While his Day Three catch came primarily on a football head jig, on Days One, Two and Four his key bait was the Carolina Rigged Swimming Senko.
But while his lure was a new one, Ferguson keeps it fairly simple when it comes to rigging the lure. “He hasn’t messed around much with tungsten weights. “I’m an old lead guy and I
like an egg sinker like the one I make for PROvider Tackle. It gets through cover better and I can feel things better. Until someone proves different, that’s the easiest thing for me. And I use a glass bead to create a ruckus.”
One concession he makes to modernity is the use of fluorocarbon straight through, specifically Sunline FC Sniper fluoro – usually 16 lb. for the main line and 14, 12 or 10 for the leader. He spools it on a Shimano Curado reel and pairs them with a Kistler LTA medium-heavy or heavy rod. “You have to throw a seven and a half foot or longer rod,” he implored. “You can get away with something shorter, but the extra length gives you that much more casting distance and hook setting ability.”
When it comes to color, his choices are extremely simple. In most situations, he’ll start with 912 (green pumpkin/watermelon) – “I want it to be natural more than anything.” Typically, the only place he mixes it up is in Florida and on grass lakes, where junebug gets the nod. After that, the lure itself does most of the work. At Ft. Loudoun, it wasn’t so much a matter of precise presentation or a particular cadence. As noted above, he could catch the fish just by “strolling” along, dragging the lure behind the back of the boat.

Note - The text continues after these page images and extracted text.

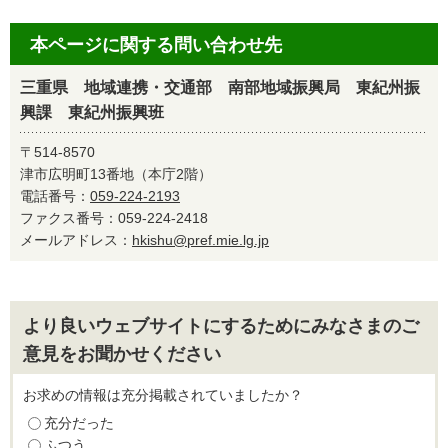
本ページに関する問い合わせ先
三重県 地域連携・交通部 南部地域振興局 東紀州振
興課 東紀州振興班
〒514-8570
津市広明町13番地（本庁2階）
電話番号：
059-224-2193
ファクス番号：059-224-2418
メールアドレス：
hkishu@pref.mie.lg.jp
より良いウェブサイトにするためにみなさまのご
意見をお聞かせください
お求めの情報は充分掲載されていましたか？
充分だった
ふつう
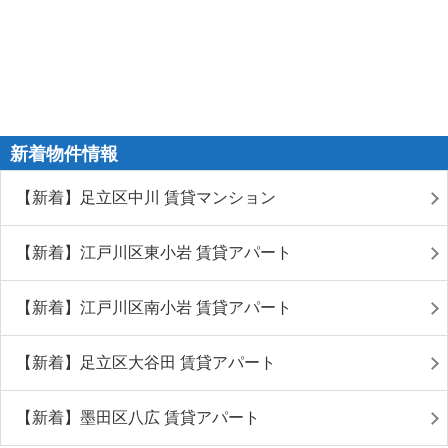
新着物件情報
【新着】足立区中川 賃貸マンション
【新着】江戸川区東小岩 賃貸アパート
【新着】江戸川区南小岩 賃貸アパート
【新着】足立区大谷田 賃貸アパート
【新着】墨田区八広 賃貸アパート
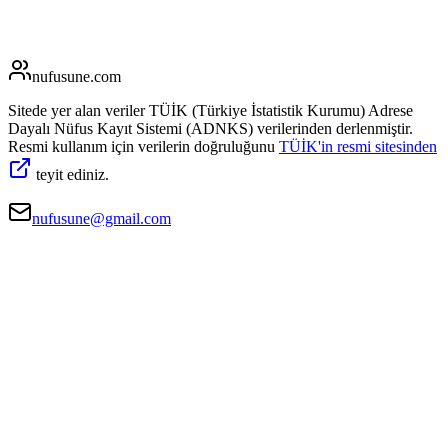
nufusune
.com
Sitede yer alan veriler TÜİK (Türkiye İstatistik Kurumu) Adrese
Dayalı Nüfus Kayıt Sistemi (ADNKS) verilerinden derlenmiştir.
Resmi kullanım için verilerin doğruluğunu
TÜİK'in resmi sitesinden
teyit ediniz.
nufusune@gmail.com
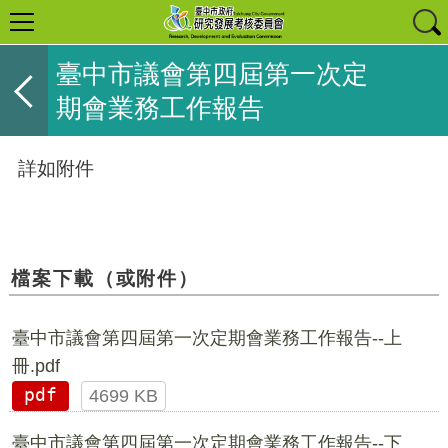
臺中市議會第四屆第一次定
期會業務工作報告
詳如附件
檔案下載（或附件）
臺中市議會第四屆第一次定期會業務工作報告--上
冊.pdf
pdf
4699 KB
臺中市議會第四屆第一次定期會業務工作報告--下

And if you think Ferguson is excited about Carolina Rigging coming off his top finish in the FLW Tour Angler of the Year race, it only promises to get better in 2009. He can’t wait to put the new ten-inch Kut Tail worm through its paces this year. He got a few of them prior to the East-West Fish Off on Falcon and declared them “bad to the bone. Take a trick worm and add three inches and that’s what you’ve got, but it’s not a finesse bait.”
New categories of lures, colors and techniques keep the magazines full and allow the tackle sellers to remain in business, but sometimes it’s just a simple system, tweaked now and again, that allows a veteran like Ferguson to give his career a shot in the arm. The Carolina Rig – don’t leave the dock without it.